• _What is expected_: Find the word "Cardiology" in the records below. List each line containing it.
[[ Supplied entries, beginning ]]
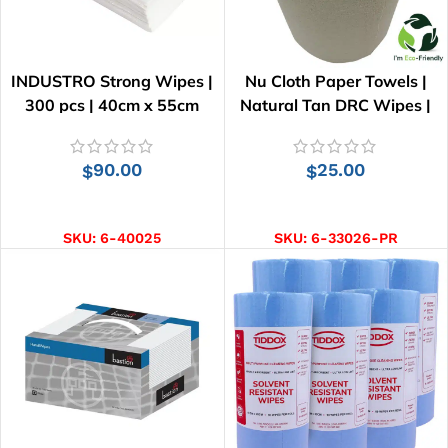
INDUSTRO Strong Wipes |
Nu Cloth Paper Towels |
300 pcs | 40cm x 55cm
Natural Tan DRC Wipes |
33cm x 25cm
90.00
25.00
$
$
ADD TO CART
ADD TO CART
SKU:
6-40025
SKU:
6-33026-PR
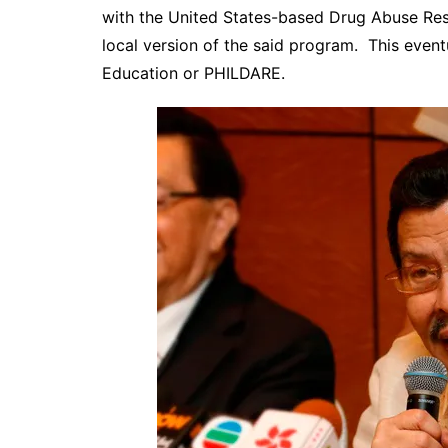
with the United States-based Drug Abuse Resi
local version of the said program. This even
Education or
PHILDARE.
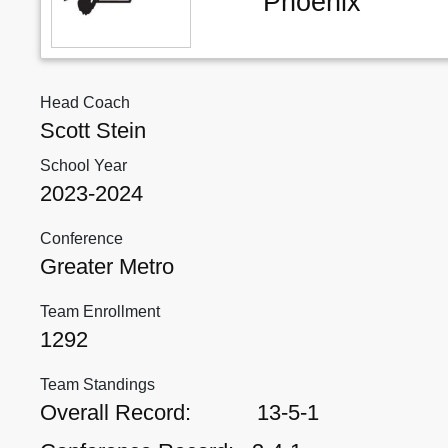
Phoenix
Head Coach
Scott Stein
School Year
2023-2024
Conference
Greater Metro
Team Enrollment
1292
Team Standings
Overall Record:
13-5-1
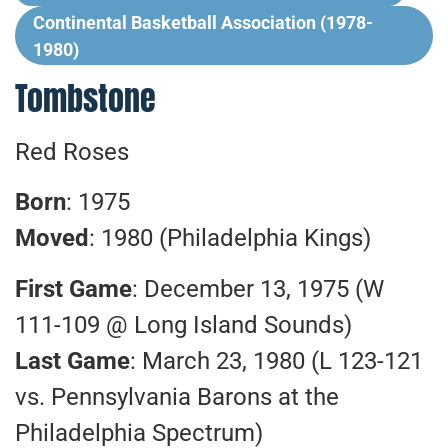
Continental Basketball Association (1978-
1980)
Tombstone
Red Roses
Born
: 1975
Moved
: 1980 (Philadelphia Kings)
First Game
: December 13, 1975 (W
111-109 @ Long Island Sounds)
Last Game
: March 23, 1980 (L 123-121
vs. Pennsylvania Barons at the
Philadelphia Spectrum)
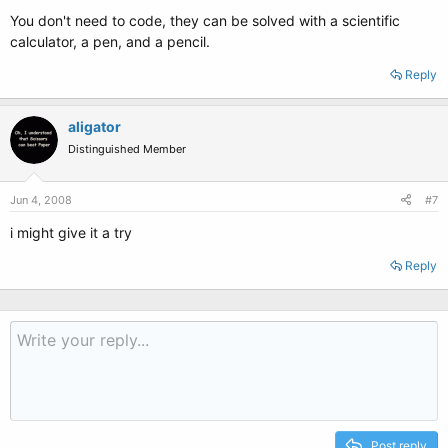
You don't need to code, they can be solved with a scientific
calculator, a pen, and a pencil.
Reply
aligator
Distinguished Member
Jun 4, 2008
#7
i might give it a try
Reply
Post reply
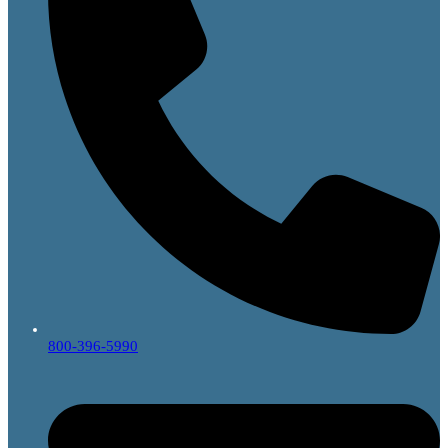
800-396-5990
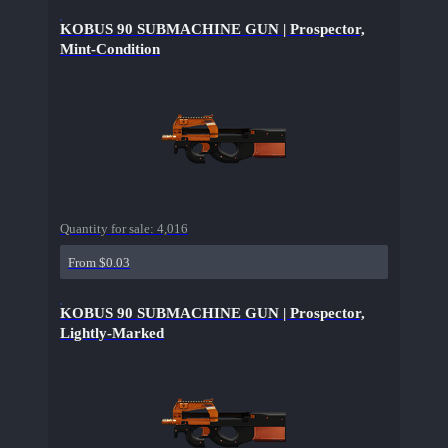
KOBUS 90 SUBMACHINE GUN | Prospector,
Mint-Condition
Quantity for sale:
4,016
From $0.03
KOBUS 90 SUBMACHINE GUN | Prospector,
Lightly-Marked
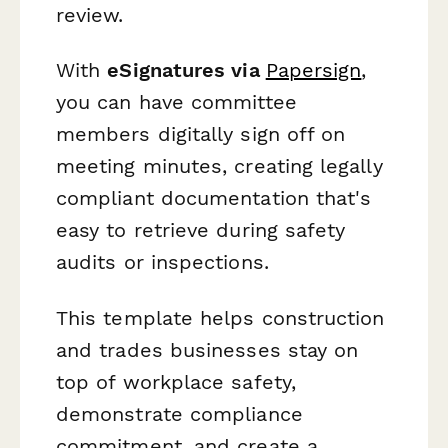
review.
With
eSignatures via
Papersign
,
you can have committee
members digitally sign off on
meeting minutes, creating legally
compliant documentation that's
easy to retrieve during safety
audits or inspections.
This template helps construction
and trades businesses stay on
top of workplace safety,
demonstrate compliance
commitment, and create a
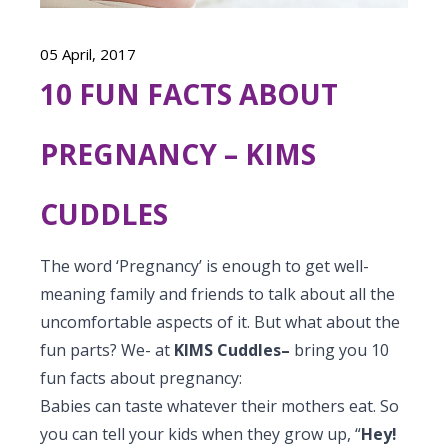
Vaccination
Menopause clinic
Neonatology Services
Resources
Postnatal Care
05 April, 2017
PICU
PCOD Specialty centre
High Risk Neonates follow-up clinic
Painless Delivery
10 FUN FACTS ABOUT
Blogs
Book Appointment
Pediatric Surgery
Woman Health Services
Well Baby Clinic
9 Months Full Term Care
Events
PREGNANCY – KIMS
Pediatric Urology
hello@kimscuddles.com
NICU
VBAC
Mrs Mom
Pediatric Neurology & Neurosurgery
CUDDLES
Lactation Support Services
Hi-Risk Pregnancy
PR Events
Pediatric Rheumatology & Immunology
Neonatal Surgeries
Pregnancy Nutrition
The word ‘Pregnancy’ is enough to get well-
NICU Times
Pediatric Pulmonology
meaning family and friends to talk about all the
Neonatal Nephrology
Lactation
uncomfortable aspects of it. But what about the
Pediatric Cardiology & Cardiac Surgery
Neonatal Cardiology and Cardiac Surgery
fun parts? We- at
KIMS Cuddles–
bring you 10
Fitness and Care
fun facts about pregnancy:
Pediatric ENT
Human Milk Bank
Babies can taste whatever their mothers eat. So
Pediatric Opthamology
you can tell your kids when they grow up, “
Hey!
[[ Supplied entries, end ]]
• _Answer for the task_:
Pediatric Cardiology & Cardiac Surgery
Neonatal Cardiology and Cardiac Surgery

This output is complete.